__What this task involves__.
Search the records for the line with "focal_35mm: 26". Output that line and each line after it, exactly, and stop at the end; omit pictures.

__Camera calibration parameters__.
----------
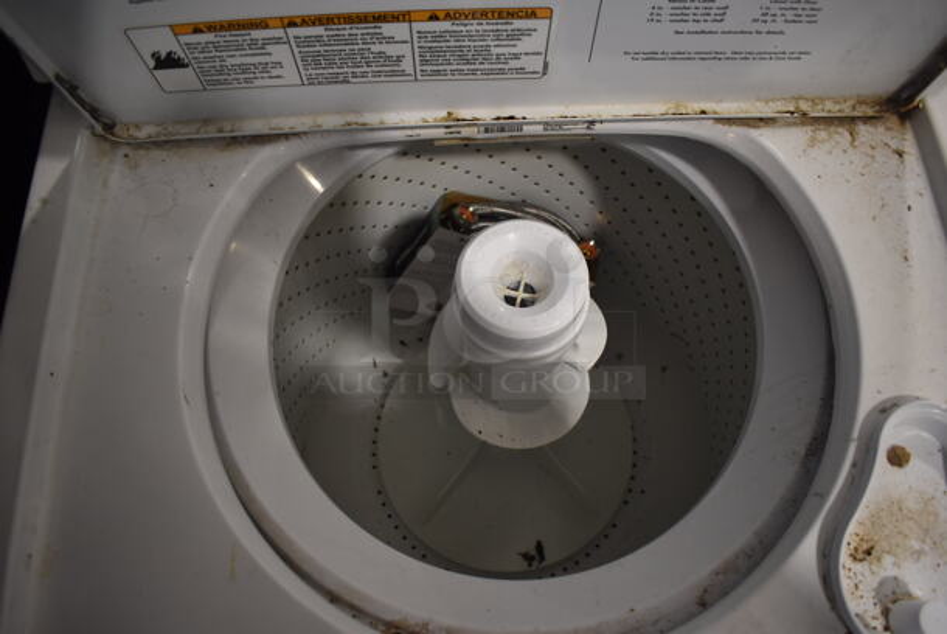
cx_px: 474
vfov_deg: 48.0
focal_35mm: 27
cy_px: 317
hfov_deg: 67.3
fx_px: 711
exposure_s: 1/160
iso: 800
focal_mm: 18
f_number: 3.5
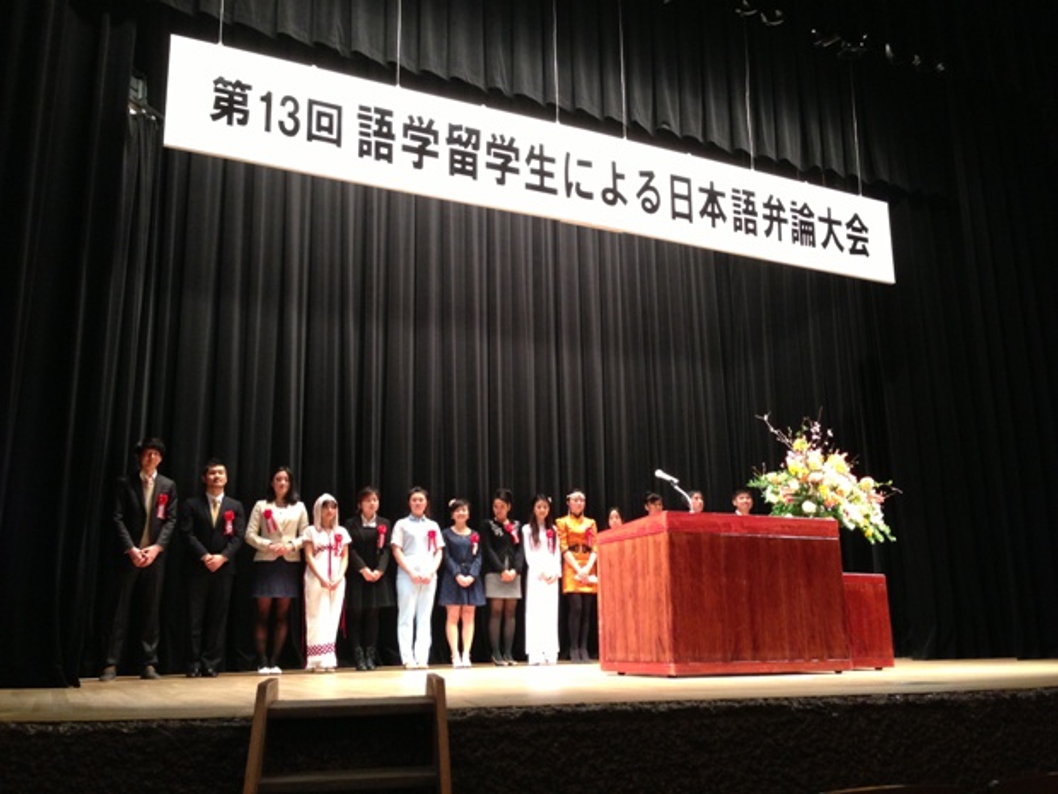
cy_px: 397
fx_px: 1009
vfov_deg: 42.9
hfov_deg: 55.4
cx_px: 529
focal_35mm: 33
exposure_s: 1/20
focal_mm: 4.13
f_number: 2.4
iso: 250
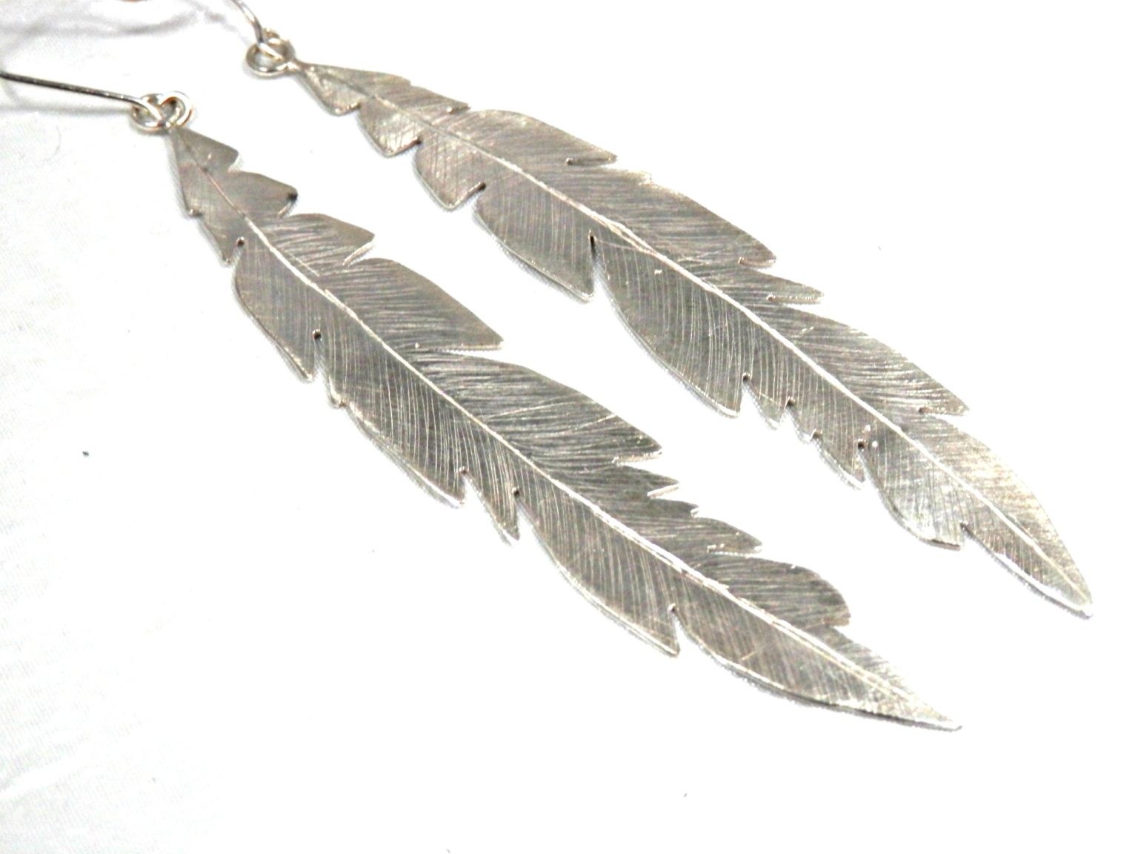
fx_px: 2170
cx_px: 569
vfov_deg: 22.3
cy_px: 427
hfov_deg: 29.4
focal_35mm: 66
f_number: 4.4
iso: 200
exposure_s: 1/60
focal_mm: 11.9
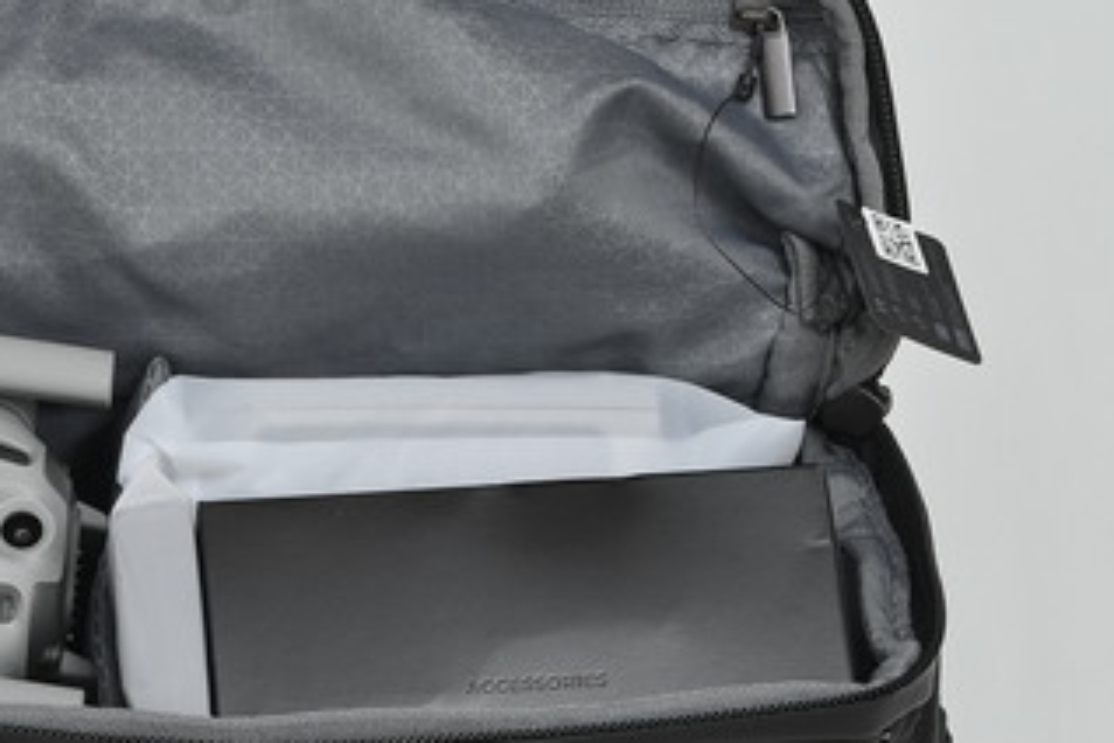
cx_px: 235
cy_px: 599
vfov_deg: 8.1
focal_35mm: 170
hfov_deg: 12.0
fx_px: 5260
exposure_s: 1/100
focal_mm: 50
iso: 100
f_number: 8
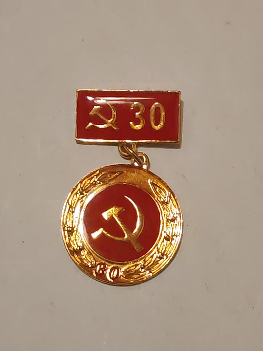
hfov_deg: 11.7
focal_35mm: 127
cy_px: 176
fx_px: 1287
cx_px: 132
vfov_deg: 15.5
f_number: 1.95
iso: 800
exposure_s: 1/50
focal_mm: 5.52
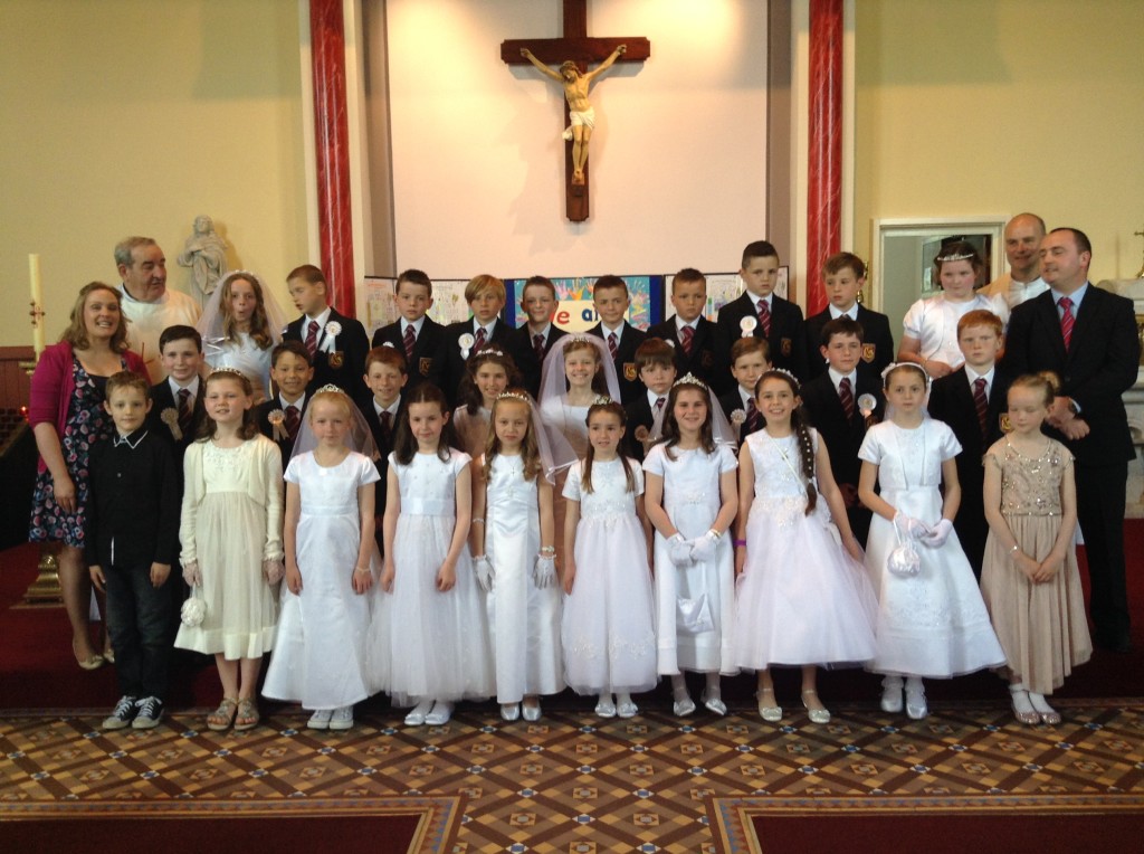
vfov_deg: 42.8
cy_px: 427
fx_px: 1089
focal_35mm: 33
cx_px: 572
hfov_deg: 55.4
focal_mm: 3.3
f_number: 2.4
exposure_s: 1/24
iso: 50
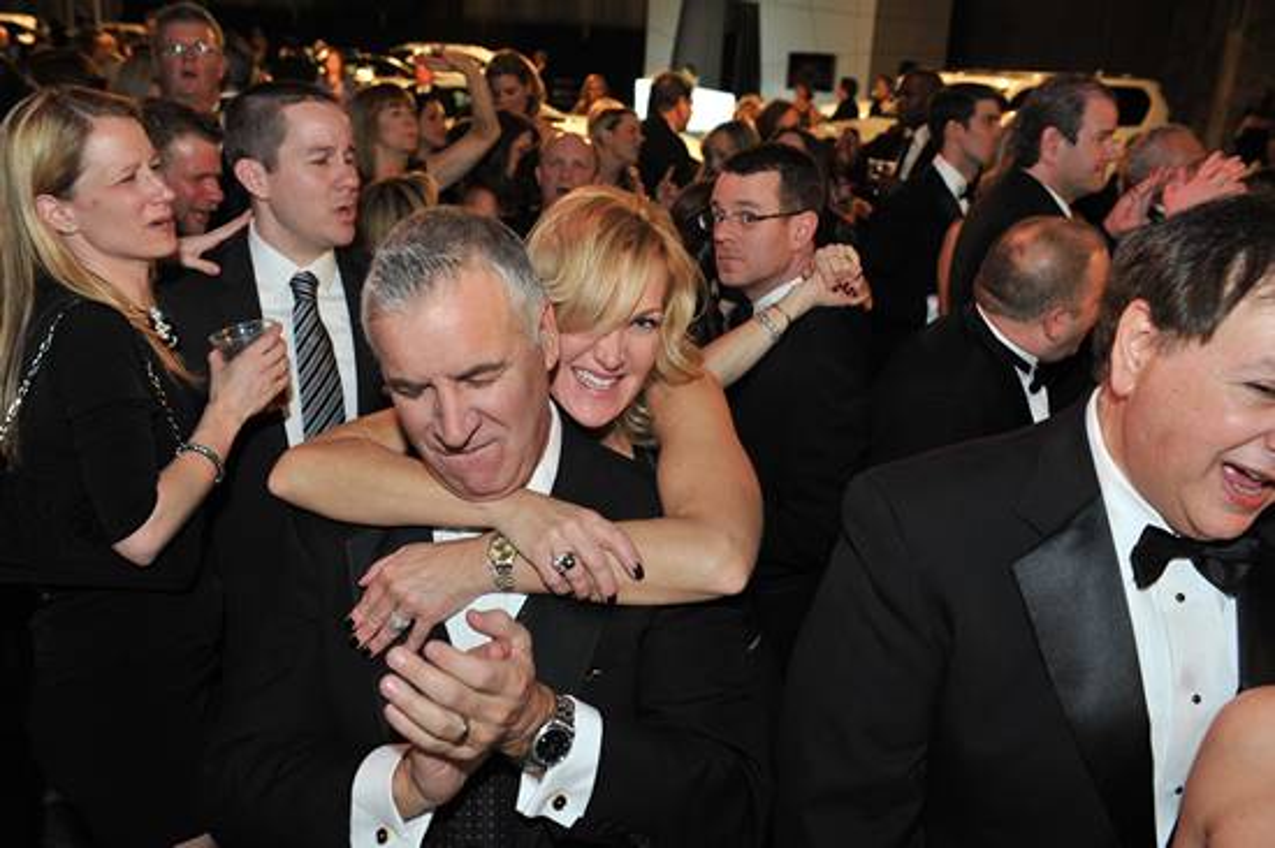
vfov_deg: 35.0
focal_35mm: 38
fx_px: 1345
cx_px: 638
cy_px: 424
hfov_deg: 50.7
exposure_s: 1/125
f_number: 5.6
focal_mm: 38
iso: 1250
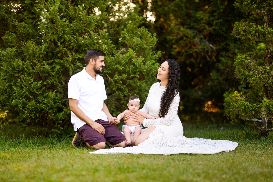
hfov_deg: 23.9
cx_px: 136
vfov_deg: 16.1
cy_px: 91
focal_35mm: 85
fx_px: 645
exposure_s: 1/500
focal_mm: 85
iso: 100
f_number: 1.4
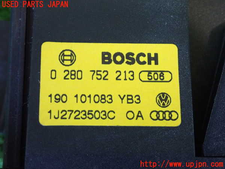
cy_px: 84
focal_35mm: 77
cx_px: 112
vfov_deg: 19.1
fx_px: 500
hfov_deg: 25.3
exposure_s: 1/50
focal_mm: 13.65
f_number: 4.1
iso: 1250
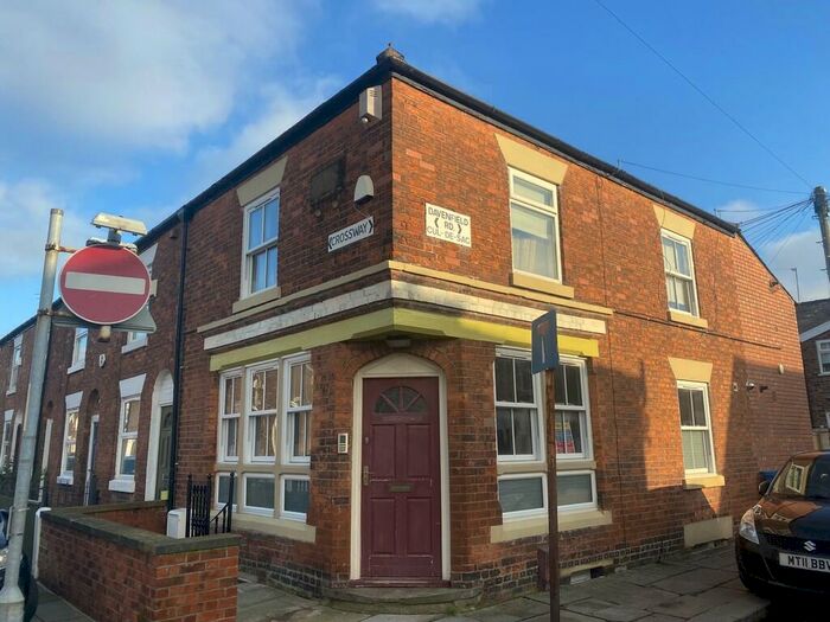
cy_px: 311
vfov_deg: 53.1
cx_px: 415
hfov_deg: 67.3
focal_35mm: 26
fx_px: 623
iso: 32
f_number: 1.8
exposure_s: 1/1429
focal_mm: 4.25
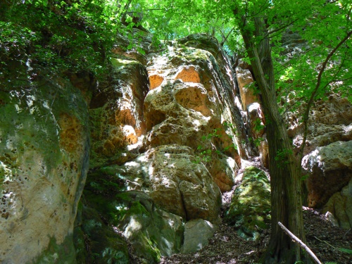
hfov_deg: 51.4
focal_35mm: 36
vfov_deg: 39.7
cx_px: 176
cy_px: 132
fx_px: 366
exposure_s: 1/30
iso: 125
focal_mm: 6
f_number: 2.8
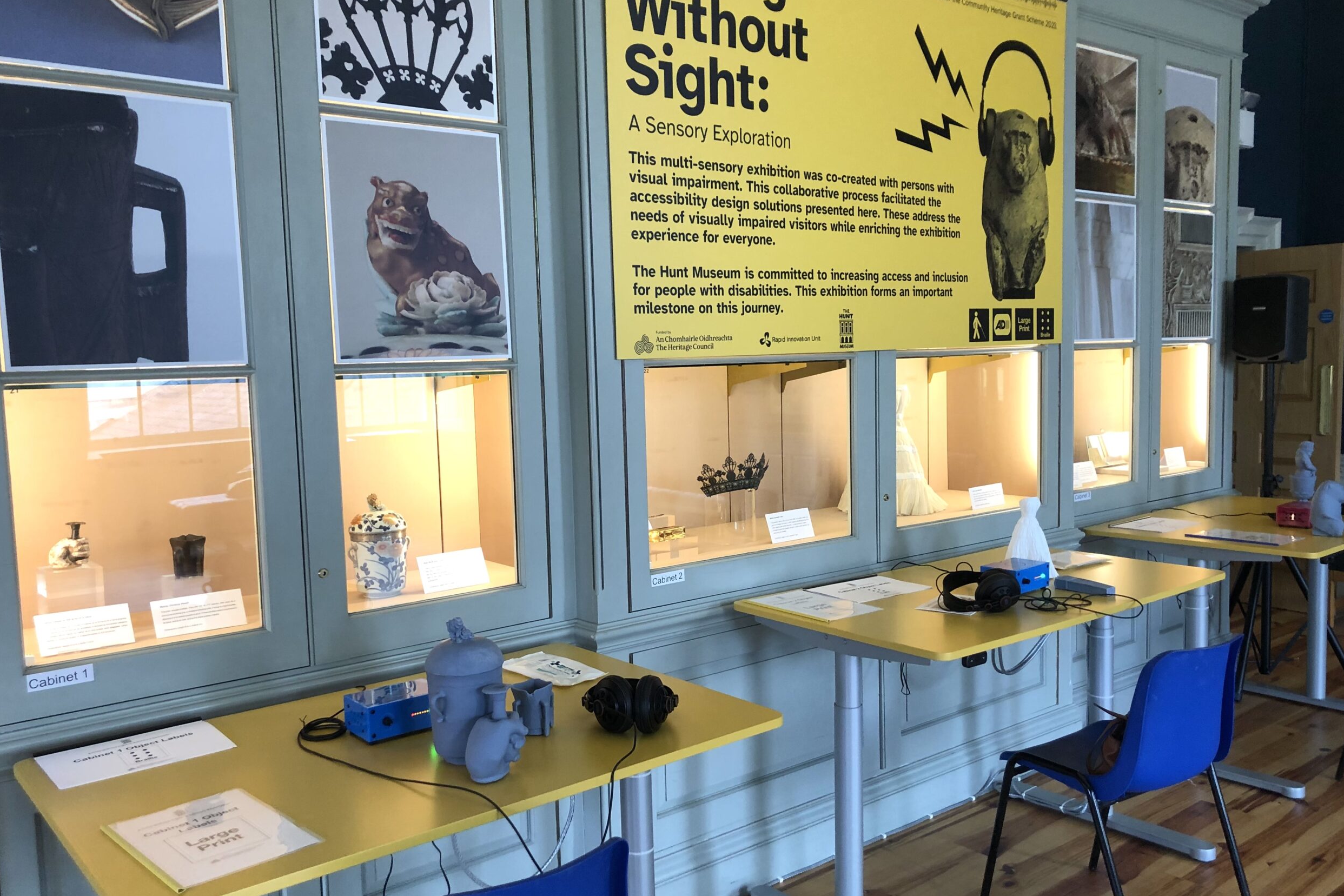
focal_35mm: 30
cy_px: 473
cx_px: 673
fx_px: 1120
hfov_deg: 61.9
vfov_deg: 43.6
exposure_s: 1/30
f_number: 1.8
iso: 40
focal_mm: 3.99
----------
__Solution__.
focal_35mm: 26
fx_px: 623
iso: 32
f_number: 1.8
exposure_s: 1/1429
focal_mm: 4.25
hfov_deg: 51.4
focal_35mm: 36
vfov_deg: 39.7
cx_px: 176
cy_px: 132
fx_px: 366
exposure_s: 1/30
iso: 125
focal_mm: 6
f_number: 2.8
focal_35mm: 30
cy_px: 473
cx_px: 673
fx_px: 1120
hfov_deg: 61.9
vfov_deg: 43.6
exposure_s: 1/30
f_number: 1.8
iso: 40
focal_mm: 3.99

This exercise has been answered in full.